As a professional fighter pilot who loves his airplane’s responsive handling and enthusiastic performance, Canin offered an interesting proviso about flying the Marchetti in simulated air combat. “In some respects, this airplane is almost too good at what it does. The high roll rate, tight turn radius and light stick forces make the Marchetti a good infighter for air combat flying. I could certainly see how two good pilots who really anted to win could get into trouble,” he says.
“Eventually it would be almost like a knife fight in a phone booth, with both pilots pulling harder and harder, trying to get in closer for a decisive laser ‘kill.’ Both pilots could run out of airspeed, control and ideas all at the same time and in very close proximity to each other.”
Overall, the Marchetti is a remarkably easy flying airplane, however, almost a mind reader, with no nasty aerodynamic surprises, though it’s not totally without vice. Canin demonstrated the only maneuver he knew of that could result in an out-of-control condition, a slow, bottom rudder top aileron back elevator skid and, sure enough, the airplane eventually snapped under the bottom. At more normal speeds, roll rate is an easy 90° /second and pitch sensitivity is very quick, faster than most pilots are used to. A five-G pull demands only about 30 pounds of pressure, so stick force per G is very low. Level stall characteristics are fairly conventional with plenty of aerodynamic warning and steep angle, full power departure stalls hold no surprises, with a slow, gentle roll back toward the high wing.
Hold the SF-260 in a level, power-off stall, even in the clean configuration, and be prepared for a hellacious sink rate. I saw the VSI roll around to 3000 fpm down, presumably at the airplane’s 61-knot stall speed. That’s a 45-degree glideslope. Imagine what the descent would be with gear and flaps full down. Energy management is critical in this airplane. The SF260 is either flying or falling, and its up to the pilot to decide which.
That makes the SF-260 a power-on airplane in the pattern.

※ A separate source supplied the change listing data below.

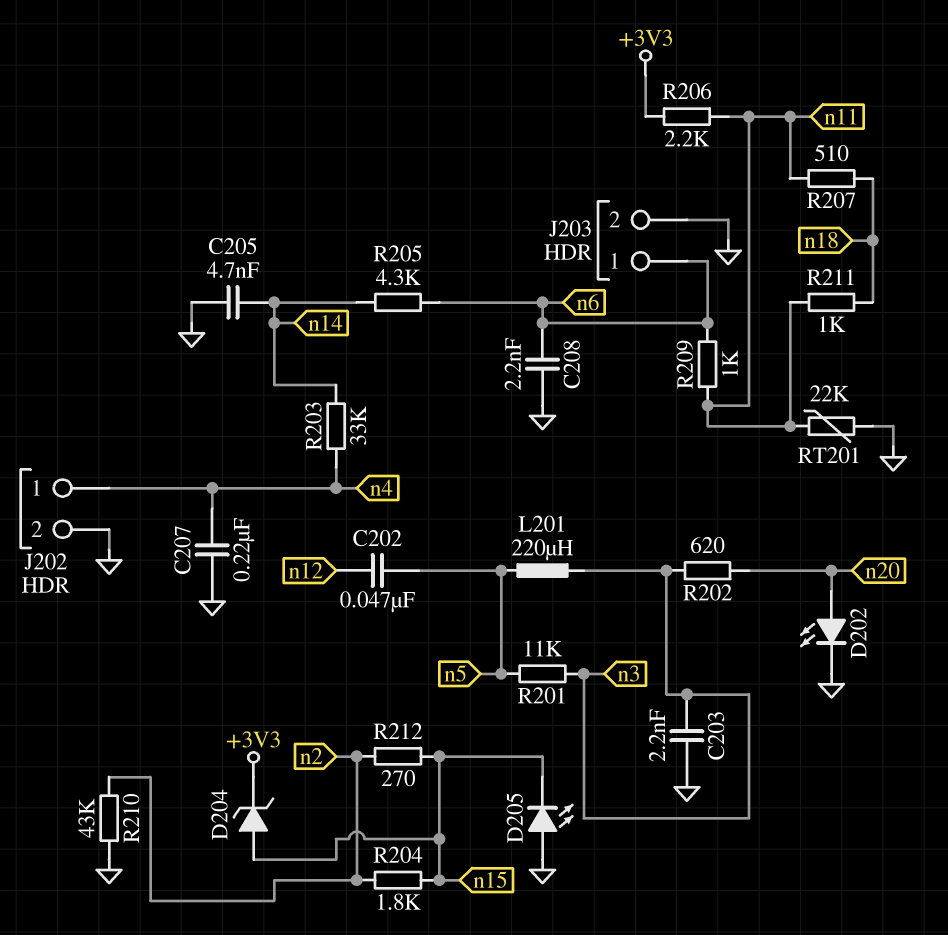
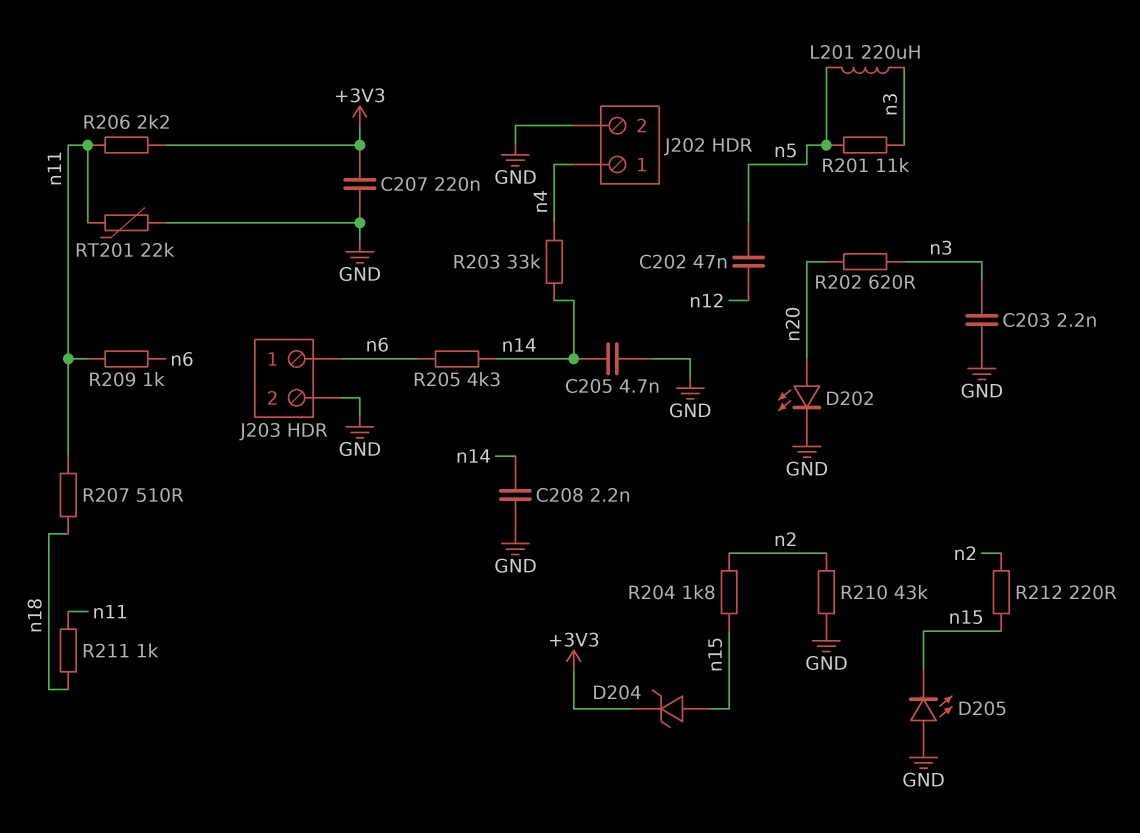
C207: 220nF (GND, n4) -> 220nF (+3V3, GND)
C208: 2.2nF (GND, n6) -> 2.2nF (GND, n14)
R212: 270 (n2, n15) -> 220 (n2, n15)

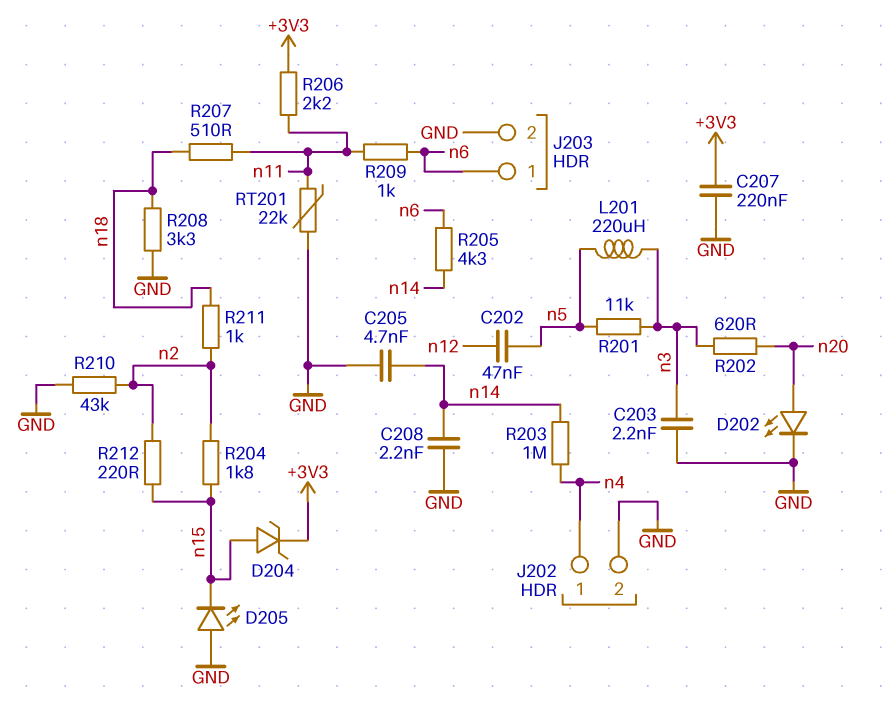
R203: 33k (n4, n14) -> 1M (n4, n14)
R208: none -> 3.3k (GND, n18)
R211: 1k (n11, n18) -> 1k (n2, n18)

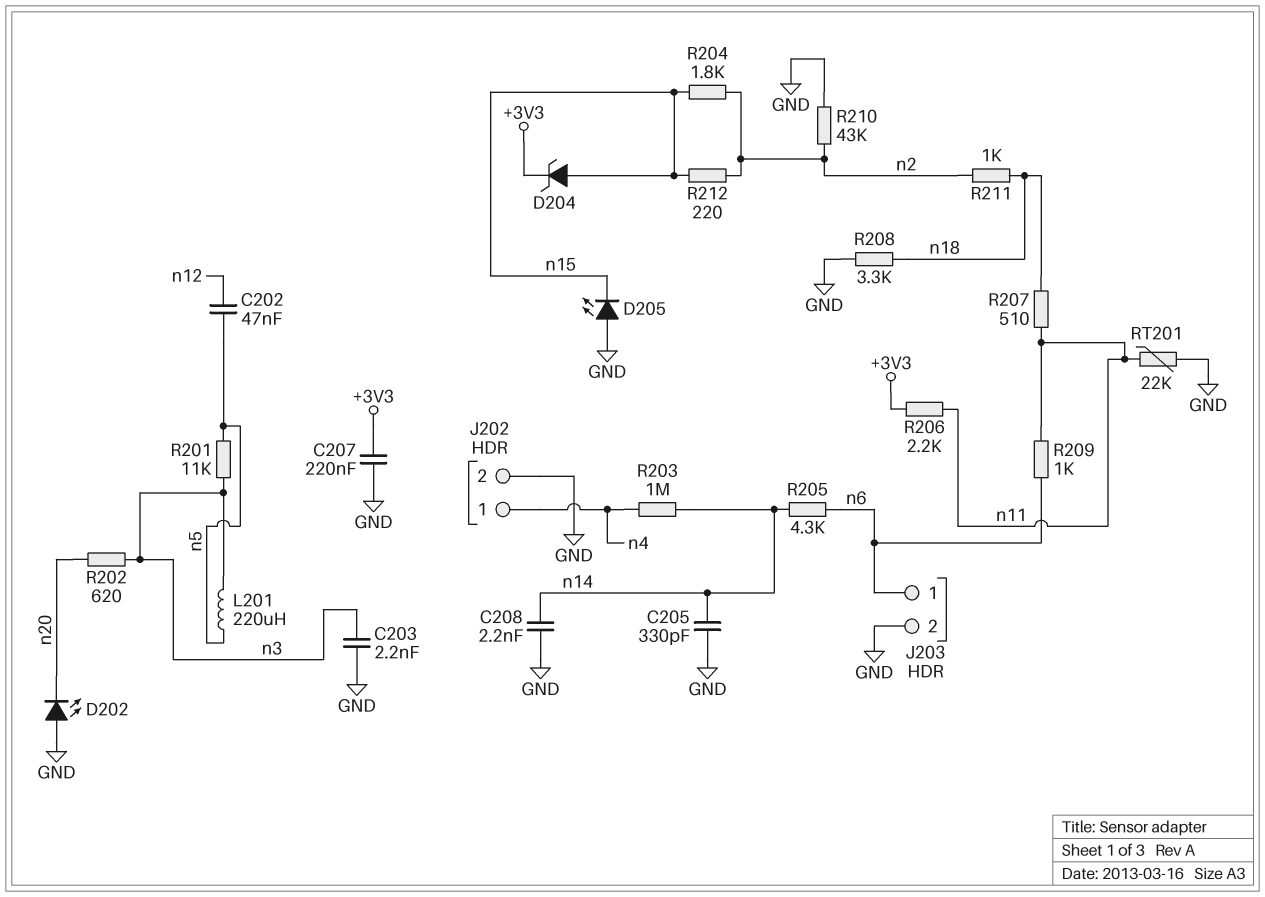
C205: 4.7nF (GND, n14) -> 330pF (GND, n14)
D202: LED (A n20, K GND) -> LED (A GND, K n20)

With gear and flaps retracted at 90 knots, the glide ratio is a theoretical eight to one, but with gear and flaps extended, glidepath is probably less than half that. Limit speeds are low. The first 20° of flaps can go out at 125 knots, the last 30° at 108 knots (that’s right-there are 50 degrees of flaps) and the gear can be thrown to the wind at 105 knots. Canin and partners like to fly the Marchetti like a twin, maintaining 95 knots around the patch with power, slowing to 90 knots across the fence. High approach speeds, the need for power to cushion the flare and the short gear legs don’t make the Marchetti easy to land and it’s certainly not a short-field airplane.
Considering the price of admission and the airplane’s useful load and seating limitations, its not likely the SF260 will be taking over the United States market any time soon. Air combat schools love its handling and performance, if not its price. The Marchetti is an airplane designed for a fairly narrow, specific mission and not every pilot will be able to use its considerable talents.
Personally, if I ever win a really big Super Lotto, the Marchetti SF-260 has just become the seventh airplane on my list for must-have flying machines.